A ONG, o escândalo, a norma e a ética

Por Ana Vitória Wernke

O Estado Democrático de Direito preconiza a participação popular por meio da associação de pessoas interessadas em um fim último: o bem ao próximo. O Brasil é, por excelência, um estado formado com base nesta caridade cristã. Remonta aos tempos do Brasil Colônia a atuação dos religiosos franciscanos e jesuítas, mais tarde os vicentinos, que se empenharam estritamente, sem intenções outras, no amparo de idosos e órfãos, na formação gratuita de jovens e distribuição um pouco menos desigual da renda produzida no país. Tais organizações atravessaram os tempos, os regimes políticos, foram para além de práticas religiosas, provando que são inerentes à condição humana.

O Estado laico, sem a intervenção religiosa, regulamentou a atuação destas agremiações, passando pela Lei da Utilidade Pública (Lei nº 91/1935) e pela Lei da Filantropia (Lei nº 8.742/93, alterada pela Lei nº 12.101/09). No entanto, a mais polêmica destas regulamentações foi, sem sombra de dúvidas, a chamada Lei das OSCIP’s, Lei nº 9.790/99, regulamentada pelo Decreto nº 3.100/99 e alterada pelo Decreto Presidencial nº 7.568/11.

Onde está a polêmica? A Lei nº 9.790/99 abriu uma enorme possibilidade, tornando possível a contratação, camuflada sob a insígnia de parceria, de associações qualificadas como Organização da Sociedade Civil de Interesse Público sem que passassem pelo crivo da Lei Geral de Licitações e Contratos (Lei 8.666/93). Por ser norma de caráter especial, recaía na primeira parte do inciso XXI, do art. 37, da Constituição da República (XXI – ressalvados os casos especificados na legislação…), daí não ser inconstitucional. Além disso, o texto era literal em afirmar que o ente público “poderá”, ao invés de “deverá”, escolher a entidade por meio de concurso público, criando uma porta para contratações fugidias e irregulares. A referida abertura era aclamada por aqueles que desejavam fazer mau uso da coisa pública e repudiada pelas instituições sérias, posto que atraiam para si o olhar desconfiado dos órgãos de controle e fiscalização.

No entanto, confiante no adágio popular “há males que vem para bem”, após os escândalos de corrupção envolvendo Ministério do Turismo e dos Esportes, a Presidência da República promulgou, em setembro de 2011, o Decreto nº 7.568, que, em linhas gerais, aumenta o rigor para o estabelecimento de termos de parceria, convênios e contratos de gestão com o Poder Público.
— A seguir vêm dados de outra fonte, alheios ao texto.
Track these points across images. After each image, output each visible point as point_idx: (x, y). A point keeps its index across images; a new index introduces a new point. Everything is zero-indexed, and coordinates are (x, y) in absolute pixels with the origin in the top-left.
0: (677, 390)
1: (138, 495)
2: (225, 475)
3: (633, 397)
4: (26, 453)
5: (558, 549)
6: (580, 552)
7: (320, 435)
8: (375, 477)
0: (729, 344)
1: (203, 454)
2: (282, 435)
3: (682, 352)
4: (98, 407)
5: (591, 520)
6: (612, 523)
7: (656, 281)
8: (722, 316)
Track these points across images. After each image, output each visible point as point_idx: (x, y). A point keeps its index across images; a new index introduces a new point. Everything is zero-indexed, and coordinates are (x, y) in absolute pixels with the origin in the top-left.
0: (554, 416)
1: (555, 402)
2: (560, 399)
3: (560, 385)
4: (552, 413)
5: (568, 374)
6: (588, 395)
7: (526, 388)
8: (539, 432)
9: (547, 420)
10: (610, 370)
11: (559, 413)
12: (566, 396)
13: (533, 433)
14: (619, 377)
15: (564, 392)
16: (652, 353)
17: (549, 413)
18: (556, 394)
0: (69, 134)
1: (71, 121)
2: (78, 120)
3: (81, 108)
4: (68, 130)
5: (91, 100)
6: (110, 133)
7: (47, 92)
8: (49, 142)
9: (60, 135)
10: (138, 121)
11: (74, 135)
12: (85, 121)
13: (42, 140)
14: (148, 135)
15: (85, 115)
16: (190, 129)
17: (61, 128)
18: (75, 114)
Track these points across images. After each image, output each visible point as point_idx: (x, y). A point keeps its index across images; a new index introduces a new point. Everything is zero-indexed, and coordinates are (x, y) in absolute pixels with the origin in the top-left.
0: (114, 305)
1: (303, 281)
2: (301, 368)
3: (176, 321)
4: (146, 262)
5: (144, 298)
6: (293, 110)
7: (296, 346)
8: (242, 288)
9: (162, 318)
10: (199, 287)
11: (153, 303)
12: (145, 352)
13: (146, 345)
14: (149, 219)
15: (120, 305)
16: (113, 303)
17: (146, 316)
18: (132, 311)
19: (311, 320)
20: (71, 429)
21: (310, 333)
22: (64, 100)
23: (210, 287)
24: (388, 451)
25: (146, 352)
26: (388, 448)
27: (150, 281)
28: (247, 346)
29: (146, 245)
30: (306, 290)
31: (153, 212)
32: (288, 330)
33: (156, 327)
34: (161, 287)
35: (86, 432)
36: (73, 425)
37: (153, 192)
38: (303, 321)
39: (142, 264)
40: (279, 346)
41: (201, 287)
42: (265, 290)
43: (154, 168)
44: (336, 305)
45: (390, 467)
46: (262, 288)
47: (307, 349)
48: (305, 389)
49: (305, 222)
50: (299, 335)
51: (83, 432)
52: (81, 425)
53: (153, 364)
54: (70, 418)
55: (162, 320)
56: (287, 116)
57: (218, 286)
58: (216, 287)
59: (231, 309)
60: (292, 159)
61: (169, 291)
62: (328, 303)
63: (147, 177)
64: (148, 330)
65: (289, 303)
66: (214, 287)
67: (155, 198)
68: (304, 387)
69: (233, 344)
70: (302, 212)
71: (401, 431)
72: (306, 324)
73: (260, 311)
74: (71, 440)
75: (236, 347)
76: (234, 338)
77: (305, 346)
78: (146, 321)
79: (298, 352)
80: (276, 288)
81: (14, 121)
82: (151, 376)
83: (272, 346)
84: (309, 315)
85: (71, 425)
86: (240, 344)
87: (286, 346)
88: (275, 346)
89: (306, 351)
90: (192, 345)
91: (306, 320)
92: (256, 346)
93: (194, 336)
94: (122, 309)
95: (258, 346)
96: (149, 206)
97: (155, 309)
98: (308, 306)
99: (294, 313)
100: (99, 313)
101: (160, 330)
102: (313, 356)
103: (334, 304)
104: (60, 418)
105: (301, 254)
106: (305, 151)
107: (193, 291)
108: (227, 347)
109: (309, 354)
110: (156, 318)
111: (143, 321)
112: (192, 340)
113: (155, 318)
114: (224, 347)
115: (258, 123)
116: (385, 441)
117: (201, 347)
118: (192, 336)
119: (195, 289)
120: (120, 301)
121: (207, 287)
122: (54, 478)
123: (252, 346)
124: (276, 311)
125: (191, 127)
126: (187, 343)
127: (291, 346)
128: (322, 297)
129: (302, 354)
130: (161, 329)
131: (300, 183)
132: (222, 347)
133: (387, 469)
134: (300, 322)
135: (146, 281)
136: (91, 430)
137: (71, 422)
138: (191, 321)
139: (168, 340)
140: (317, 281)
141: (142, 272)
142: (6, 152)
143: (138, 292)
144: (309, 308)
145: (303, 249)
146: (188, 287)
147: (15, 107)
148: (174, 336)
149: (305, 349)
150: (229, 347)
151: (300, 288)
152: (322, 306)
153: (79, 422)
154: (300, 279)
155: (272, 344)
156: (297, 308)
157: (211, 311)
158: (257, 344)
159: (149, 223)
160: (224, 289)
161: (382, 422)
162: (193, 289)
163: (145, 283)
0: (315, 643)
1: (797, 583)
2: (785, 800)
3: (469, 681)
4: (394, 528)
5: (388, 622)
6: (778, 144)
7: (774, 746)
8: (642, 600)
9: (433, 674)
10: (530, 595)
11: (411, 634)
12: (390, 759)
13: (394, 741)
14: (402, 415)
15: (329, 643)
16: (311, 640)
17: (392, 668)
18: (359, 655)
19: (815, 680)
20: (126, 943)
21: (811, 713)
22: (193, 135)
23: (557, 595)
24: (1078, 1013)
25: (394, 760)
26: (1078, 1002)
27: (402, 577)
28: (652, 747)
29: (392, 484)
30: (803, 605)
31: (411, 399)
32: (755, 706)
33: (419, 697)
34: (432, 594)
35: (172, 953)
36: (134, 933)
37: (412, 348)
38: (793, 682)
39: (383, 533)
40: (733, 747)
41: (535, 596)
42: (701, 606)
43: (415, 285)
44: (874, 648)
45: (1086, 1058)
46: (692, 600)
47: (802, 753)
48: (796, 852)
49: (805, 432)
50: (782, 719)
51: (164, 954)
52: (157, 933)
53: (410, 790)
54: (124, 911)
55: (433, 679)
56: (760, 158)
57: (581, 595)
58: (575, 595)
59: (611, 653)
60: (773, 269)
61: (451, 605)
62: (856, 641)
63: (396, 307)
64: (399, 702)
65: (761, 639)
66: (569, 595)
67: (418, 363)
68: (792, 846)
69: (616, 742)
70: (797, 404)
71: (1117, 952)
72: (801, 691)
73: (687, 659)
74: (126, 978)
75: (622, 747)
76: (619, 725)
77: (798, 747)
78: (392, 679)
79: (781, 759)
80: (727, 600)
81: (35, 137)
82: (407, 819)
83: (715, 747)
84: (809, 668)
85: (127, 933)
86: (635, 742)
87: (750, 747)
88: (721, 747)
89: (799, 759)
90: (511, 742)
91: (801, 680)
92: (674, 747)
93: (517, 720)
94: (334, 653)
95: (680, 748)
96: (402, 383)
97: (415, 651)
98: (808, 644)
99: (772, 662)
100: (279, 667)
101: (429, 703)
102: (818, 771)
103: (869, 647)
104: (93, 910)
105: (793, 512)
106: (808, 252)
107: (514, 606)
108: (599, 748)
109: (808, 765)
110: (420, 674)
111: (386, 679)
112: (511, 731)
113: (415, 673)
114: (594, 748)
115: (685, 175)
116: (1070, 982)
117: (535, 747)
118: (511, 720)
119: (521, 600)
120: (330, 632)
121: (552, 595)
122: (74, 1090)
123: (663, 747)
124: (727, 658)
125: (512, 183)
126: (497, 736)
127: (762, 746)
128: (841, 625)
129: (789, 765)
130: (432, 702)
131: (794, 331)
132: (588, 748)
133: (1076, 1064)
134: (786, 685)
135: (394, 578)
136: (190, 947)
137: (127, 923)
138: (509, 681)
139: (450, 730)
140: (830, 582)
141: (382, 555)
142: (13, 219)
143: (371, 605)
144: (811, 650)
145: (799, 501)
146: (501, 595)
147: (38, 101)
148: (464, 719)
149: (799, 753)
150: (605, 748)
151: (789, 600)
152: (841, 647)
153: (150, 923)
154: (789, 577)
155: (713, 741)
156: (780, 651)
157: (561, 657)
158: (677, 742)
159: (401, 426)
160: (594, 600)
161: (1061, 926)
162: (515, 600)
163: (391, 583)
Dentre as modificações está a obrigatoriedade da realização de chamamento público ou concurso para escolha de projetos, sendo, em caso de exceção como calamidade pública, por exemplo, obrigatória a justificação fundamentada por parte da autoridade máxima do órgão estatal parceiro.

O Decreto nº 7.586/11 veio atender um anseio das associações do terceiro setor, que são, em sua avassaladora maioria, sérias e comprometidas com a causa do bem estar comum. A saber, muitas não contam e nunca contaram com dinheiro público. Ao trazer normas mais claras e diretas sobre o estabelecimento de instrumentos jurídicos, como termos de parcerias e convênios, o decreto oportunizou a participação de entidades desvencilhadas de compromissos políticos e dotadas de efetivo atendimento ao interesse público. Organizações não governamentais que vêm sofrendo preconceitos pela ação inescrupulosa de poucos. Entidades que remontam o nascimento do Brasil e da formação solidária do povo brasileiro.

Entretanto, há que se ter presente que em nada adianta uma norma sem eficácia. Há que se dispor de todos os métodos de controle das prestações de contas, da fiscalização do desenvolvimento e entrega dos objetos de convênios, termos de parceria e instrumentos congêneres, pelos órgãos e pela população em geral. Fechar as possibilidades para a ilegalidade já é um bom caminho a seguir. Pode-se exigir, pela letra da lei, daqueles que são desprovidos de ética.